### WHAT TO DO
Down to the final line, print the records below exactly and without pictures.

### DATASET EXCERPTS
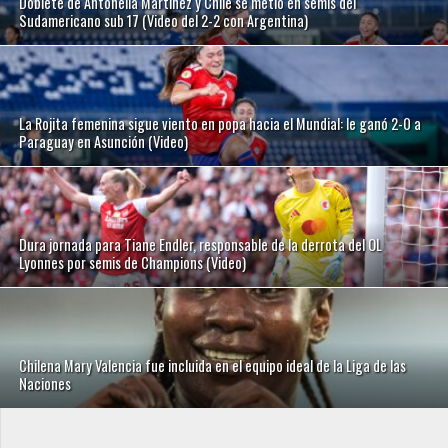
Doblete de Antonella Martínez y Chile se metió en semis del
Sudamericano sub 17 (Video del 2-2 con Argentina)
La Rojita femenina sigue viento en popa hacia el Mundial: le ganó 2-0 a
Paraguay en Asunción (Video)
Dura jornada para Tiane Endler, responsable de la derrota del OL
Lyonnes por semis de Champions (Video)
Chilena Mary Valencia fue incluida en el equipo ideal de la Liga de las
Naciones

### TASK SOLUTION
Doblete de Antonella Martínez y Chile se metió en semis del
Sudamericano sub 17 (Video del 2-2 con Argentina)
La Rojita femenina sigue viento en popa hacia el Mundial: le ganó 2-0 a
Paraguay en Asunción (Video)
Dura jornada para Tiane Endler, responsable de la derrota del OL
Lyonnes por semis de Champions (Video)
Chilena Mary Valencia fue incluida en el equipo ideal de la Liga de las
Naciones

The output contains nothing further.